Data entries
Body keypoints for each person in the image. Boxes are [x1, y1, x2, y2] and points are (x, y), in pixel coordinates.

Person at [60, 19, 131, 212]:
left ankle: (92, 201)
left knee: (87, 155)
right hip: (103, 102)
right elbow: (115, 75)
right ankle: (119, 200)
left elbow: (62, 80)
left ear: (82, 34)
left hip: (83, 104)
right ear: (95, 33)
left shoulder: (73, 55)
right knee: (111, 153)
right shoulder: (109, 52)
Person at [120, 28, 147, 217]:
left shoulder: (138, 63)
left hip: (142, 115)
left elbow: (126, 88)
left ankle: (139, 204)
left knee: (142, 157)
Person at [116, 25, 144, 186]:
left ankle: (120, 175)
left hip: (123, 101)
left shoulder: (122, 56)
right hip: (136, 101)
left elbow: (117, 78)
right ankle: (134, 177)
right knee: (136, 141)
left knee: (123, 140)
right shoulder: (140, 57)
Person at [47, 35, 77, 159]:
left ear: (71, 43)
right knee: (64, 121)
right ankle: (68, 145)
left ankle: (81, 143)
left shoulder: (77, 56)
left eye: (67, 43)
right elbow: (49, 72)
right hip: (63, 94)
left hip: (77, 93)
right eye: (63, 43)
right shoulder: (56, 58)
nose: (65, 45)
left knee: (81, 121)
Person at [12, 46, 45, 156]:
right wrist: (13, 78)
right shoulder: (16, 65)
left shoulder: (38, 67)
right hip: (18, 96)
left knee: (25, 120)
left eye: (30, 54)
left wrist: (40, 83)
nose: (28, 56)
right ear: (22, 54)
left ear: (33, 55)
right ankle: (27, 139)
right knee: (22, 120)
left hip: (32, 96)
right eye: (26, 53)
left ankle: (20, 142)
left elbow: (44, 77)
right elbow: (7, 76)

◆ **THE PROBLEM**: Each line from the one containing "right ankle: (27, 139)" to the last line above must be returned exactly, and no line outside that range.

◆ **SOLUTION TO THIS TASK**:
right ankle: (27, 139)
right knee: (22, 120)
left hip: (32, 96)
right eye: (26, 53)
left ankle: (20, 142)
left elbow: (44, 77)
right elbow: (7, 76)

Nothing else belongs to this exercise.